The brain uses existing interconnection patterns
The brain is now trying to activate an already existing interconnection pattern of the nerve cells, a kind of memory image that somehow fits the new activation pattern. If both images match, the new perception is dismissed as known.
If no agreement can be established between the new impression and impressions already stored, nothing happens, the information is immediately forgotten.
People only learn things that fit their way of thinking!
Only when the new activation pattern matches well-known memories will we learn. Because then the old pattern is opened, extended and redesigned until the new activation pattern can be integrated into the now modified reminder image.
This means that people can not perceive everything and can not store it at all, but only what somehow fits their previous ideas and experiences. And that also means, in fact, that knowledge can not be passed on, but is re-created in every brain.
To tie in with the known
When Company If they want to motivate their employees to further training, they must ideally build on already known knowledge. On the other hand, employees must also be motivated - for example, by a promised concrete reward. And: It's good if one person shows the other how it's done!
Tying in with known knowledge works best when the employee learns "on the job" - or at least a model that comes as close as possible to reality. The motivation that employees need can be done in several ways:
How does it work with the reward
For instance, by the superior, who promises them a more interesting task, a promotion or a higher salary as a success of further education.
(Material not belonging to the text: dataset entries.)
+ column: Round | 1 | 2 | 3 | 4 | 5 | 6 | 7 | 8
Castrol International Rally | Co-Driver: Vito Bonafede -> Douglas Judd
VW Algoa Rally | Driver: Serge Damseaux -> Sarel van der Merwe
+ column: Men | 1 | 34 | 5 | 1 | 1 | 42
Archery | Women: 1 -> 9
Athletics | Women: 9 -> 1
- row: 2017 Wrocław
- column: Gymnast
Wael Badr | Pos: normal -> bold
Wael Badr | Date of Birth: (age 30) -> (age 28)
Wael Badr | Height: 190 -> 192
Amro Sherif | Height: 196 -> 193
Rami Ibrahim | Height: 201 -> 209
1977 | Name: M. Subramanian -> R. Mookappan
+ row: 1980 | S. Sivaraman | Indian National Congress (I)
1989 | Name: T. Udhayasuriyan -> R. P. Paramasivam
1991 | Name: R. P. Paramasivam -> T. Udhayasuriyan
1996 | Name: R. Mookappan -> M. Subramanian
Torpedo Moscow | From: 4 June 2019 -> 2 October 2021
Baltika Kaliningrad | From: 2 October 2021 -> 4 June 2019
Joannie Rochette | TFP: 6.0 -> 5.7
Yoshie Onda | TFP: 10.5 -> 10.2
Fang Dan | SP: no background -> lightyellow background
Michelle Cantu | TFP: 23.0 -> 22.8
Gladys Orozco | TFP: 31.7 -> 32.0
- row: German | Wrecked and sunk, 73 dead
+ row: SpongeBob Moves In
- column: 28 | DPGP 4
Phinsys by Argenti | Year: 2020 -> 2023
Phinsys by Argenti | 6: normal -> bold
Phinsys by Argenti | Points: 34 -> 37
Or through a trainer explaining to a participant in individual coaching at work that using this computer program will greatly simplify workflows based on their particular level of expertise.
Abstract reward brings little success
If the reward is too abstract ("somehow that's going to be good for your career") or too far away (promotion will take a year), then the brain can not relate training to actual improvement. It does not therefore record that you have been rewarded for an effort - and there will be no positive effect for the future.
However, if the reward is directly linked to learning, then the employee is motivated to continue learning independently, such as by developing new applications for the computer program that make his work even easier. From now on, he learns in the do-it-yourself process for his career.
Further education must become more individual
In order to achieve this, however, some changes are necessary: above all, it should be clear that continuing education is much more focused on the individual, his individual knowledge and his personal talents.
The best form of learning is certainly a training on the job, that is, a one-to-one training directly at the workplace, as has been the norm in vocational training for a long time. An experienced colleague, supervisor or trainer conveys his knowledge by explaining and proving it - and the employee does it. And he also gets a constructive feedback right away.
Further education - when one shows the other how it's done!
It is also possible that employees support each other for learning over a longer period of time. In this way, they are both learners and teachers - this creates a kind of constant best-practice exchange.
In any case, it is important that the supervisor clearly defines the goals of further education - and acts as a role model.